▶ [Jobs]
[1] Answer the following from the post about the Thai cooking class:
(a) At what time, and in which time zone, does the writer say it is?
(b) What is the Thai name given for the green papaya salad?
(c) On what occasion did the writer take the cooking class?
[2] Render this sentence from the post about the Thai cooking class in Spanish: "So I’m going to spend those precious moments remembering one of the best parts of my summer–an amazing cooking class in Thailand on my honeymoon."
[3] Continue the post about the Thai cooking class, beginning after its final sentence.

Sep 222015

I have some bad news, people. Prepare yourselves. Tomorrow is the first day of fall, which means right now, at 10:14 pm eastern standard time, there is only 1 hours and 46 minutes left of summer. So I’m going to spend those precious moments remembering one of the best parts of my summer–an amazing cooking class in Thailand on my honeymoon. Not only did I learn how to make this delicious green papaya salad (som tum), but I got to see my culinarily challenged husband cook for the first (and likely last) time ever. You think I’m exaggerating. I am not.

▶ [Data segment]
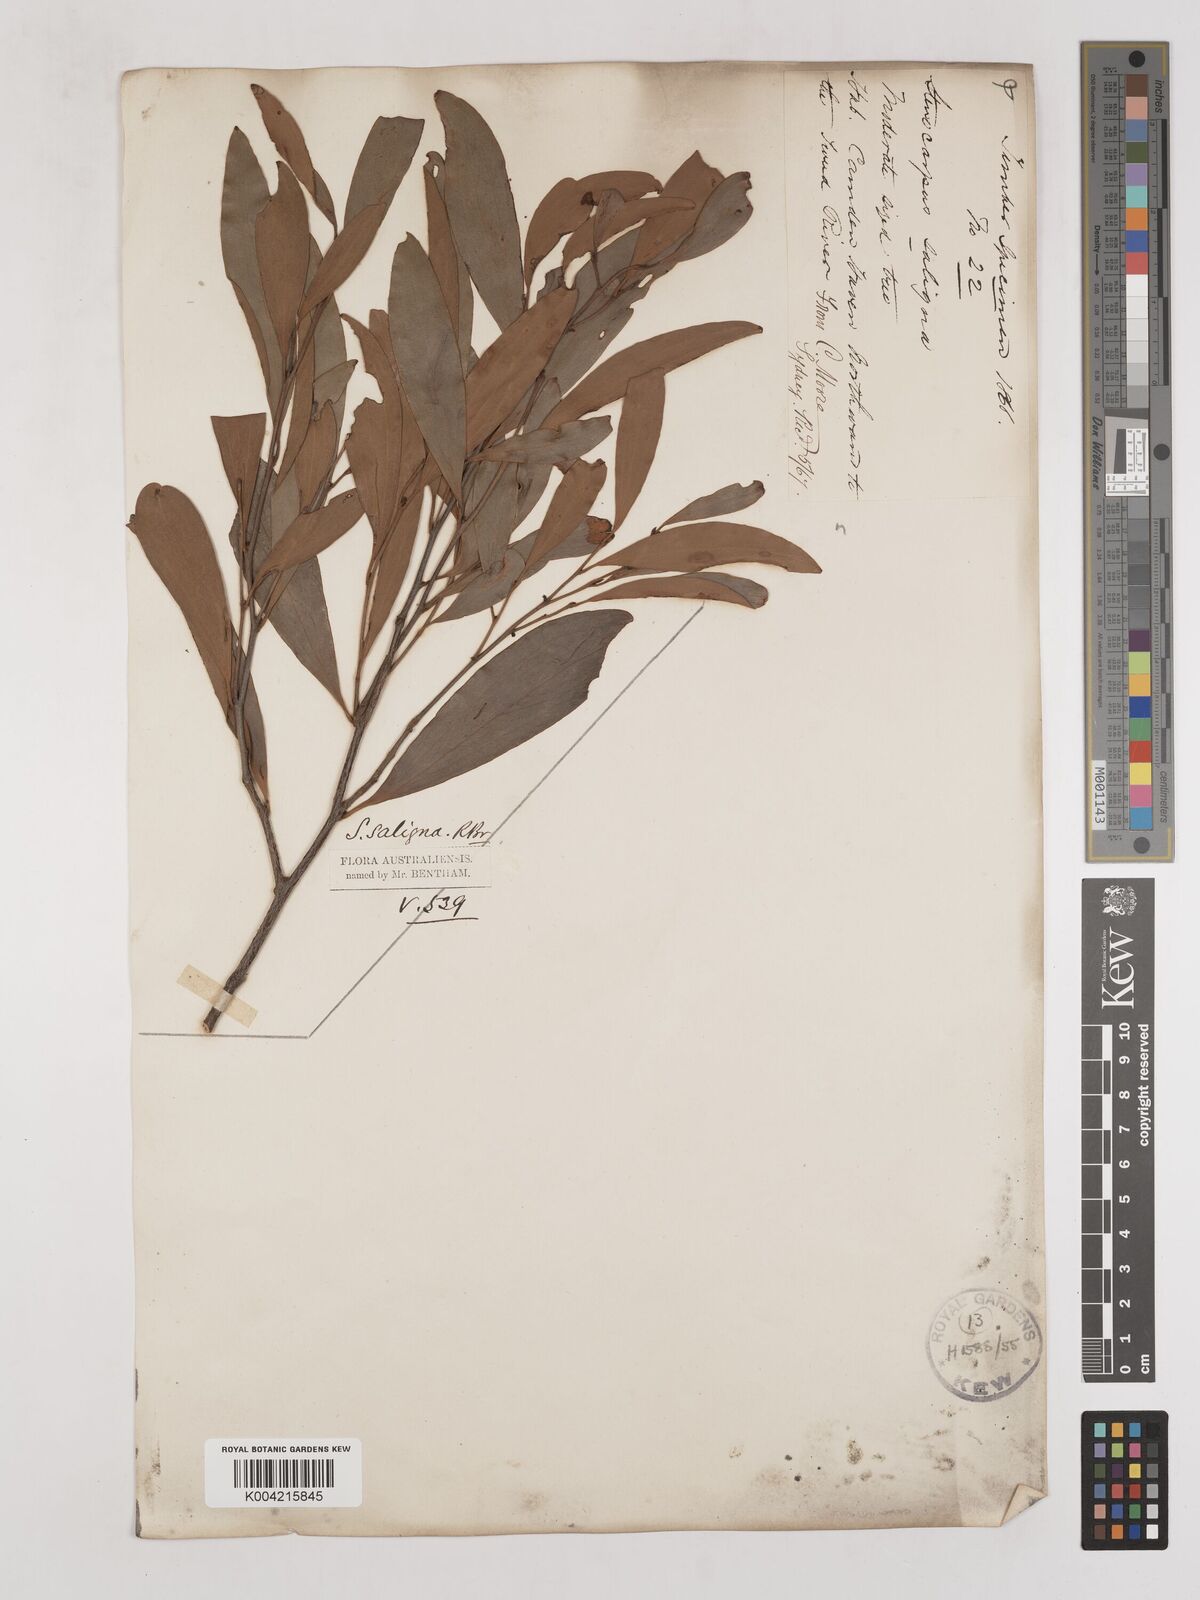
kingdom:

▶ [The replies]
[1]
(a) 10:14 pm, eastern standard time.
(b) Som tum.
(c) On the writer's honeymoon.

[2] Así que voy a pasar esos preciosos momentos recordando una de las mejores partes de mi verano: una increíble clase de cocina en Tailandia durante mi luna de miel.

[3]
Papaya is one of the fruits I don’t eat very often (except when I’m on my honeymoon in Thailand, of course) but I was excited to see it available in this little local asian market I like to call Trader Joe’s. Although it’s also delicious fully ripe, I for this recipe you want an underripe fruit to use in this savory dish. If you’ve never had papaya salad you should try it stat–it has that beautiful mix of salty, spicy, and a tad sweet, that makes Thai food so freaking good. Be warned, if you aren’t into spicy food, you may want to cut back on the garlic and red chiles. Or just man up.
Nutrition Highlights: Papaya is packed with vitamin C, folate, fiber, carotenoids (vitamin A) and tons of other nutritional goodies. One cup of shredded green papaya only has 55 calories and 7 grams of sugar, but is very filling from all the fiber. The salad also has green beans, tomatoes, and peanuts, which make this a hearty meal or side.
And before I give you the recipe, here is photographic evidence proving both that Jeff has cooked exactly 1 time in his life, and that I still look ridiculous in a chef’s hat.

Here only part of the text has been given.